The problem is now political rather than scientific. We know what is happening, we know why, and what needs to be done.
Sadly, we lack the leadership and collective will to accomplish the palpably obvious solution of a swift transition to renewable energy.
Despite increasing evidence that renewable energy is clean, economically viable, and socially beneficial, our politicians continue to waste time wrangling over ideological point scoring and disingenuous distractions based on protecting the economy or finding increasingly tenuous reasons to delay our necessary escape from coal.
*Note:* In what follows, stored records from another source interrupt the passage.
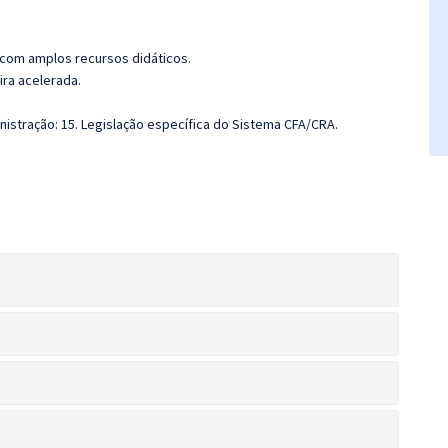
 com amplos recursos didáticos.
ira acelerada.
nistração: 15. Legislação específica do Sistema CFA/CRA.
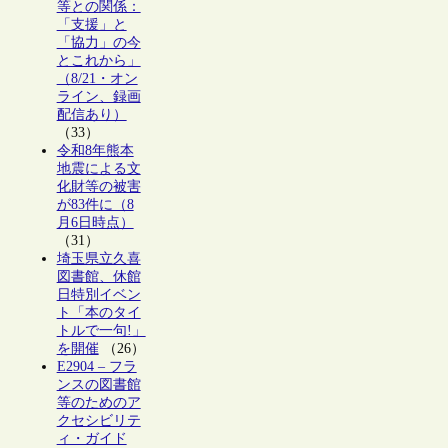
等との関係：
「支援」と
「協力」の今
とこれから」
（8/21・オン
ライン、録画
配信あり）
（33）
令和8年熊本
地震による文
化財等の被害
が83件に（8
月6日時点）
（31）
埼玉県立久喜
図書館、休館
日特別イベン
ト「本のタイ
トルで一句!」
を開催
（26）
E2904 – フラ
ンスの図書館
等のためのア
クセシビリテ
ィ・ガイド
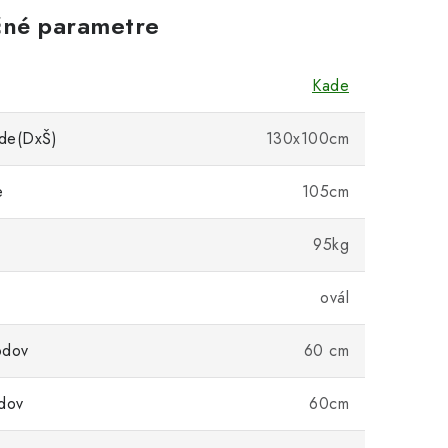
né parametre
Kade
de(DxŠ)
130x100cm
e
105cm
95kg
ovál
odov
60 cm
dov
60cm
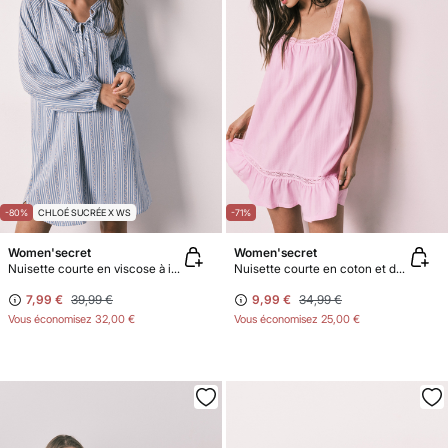
-80%
CHLOÉ SUCRÉE X WS
-71%
Women'secret
Women'secret
Nuisette courte en viscose à imprimé rayures bleu
Nuisette courte en coton et dentelle rose
7,99 €
39,99 €
9,99 €
34,99 €
Vous économisez
32,00 €
Vous économisez
25,00 €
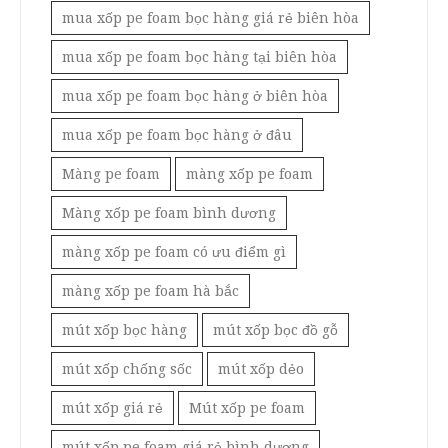
mua xốp pe foam bọc hàng giá rẻ biên hòa
mua xốp pe foam bọc hàng tại biên hòa
mua xốp pe foam bọc hàng ở biên hòa
mua xốp pe foam bọc hàng ở đâu
Màng pe foam
màng xốp pe foam
Màng xốp pe foam bình dương
màng xốp pe foam có ưu điểm gì
màng xốp pe foam hà bắc
mút xốp bọc hàng
mút xốp bọc đồ gỗ
mút xốp chống sốc
mút xốp dẻo
mút xốp giá rẻ
Mút xốp pe foam
mút xốp pe foam giá rẻ bình dương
Ongoing empirical evidence of environmental loss, gathering the existential threat of extinction, has delivered passionate grief, and a ground swell of protest over climate action delay.
During the past year, we have responded well as a community to the virus pandemic, which begs the question as to why similar collective urgency regarding climate change remains stubbornly fragmented.
Jonica Newby is a well-known science reporter, notably with ABC TV's previously popular but no longer broadcast program, Catalyst, and offers here a moving expression of climate grief, leavened by a diverse range of supportive therapies from psychologists, scientists, and fellow grief travellers, such as singer-songwriter, Missy Higgins, and comedians Charlie Pickering and Craig Reucassel.
The result feels perhaps a little rushed, and something other than what was originally intended, since - as Newby admits in her introduction - a "clear enough plan" to rationalise years of sadness and disappointment into climate grief when setting out in October 2019 was soon overtaken by "the biblical events of fire and plague".
She continues: "The book - and I - had to change . . . but the theme, of how we deal emotionally with the climate-induced changes ahead, could not have become more starkly, viscerally relevant".
Newby's emotional theme is well-chosen, canvassing grief, anger, and denial with a straightforward, breezy sense of informed engagement that leaves room for active, rather than passive, hope.
I share her grief and hope that you will too.
- Ian McFarlane's chapbook of climate change poems, The Crucible, is published by Ginninderra Press.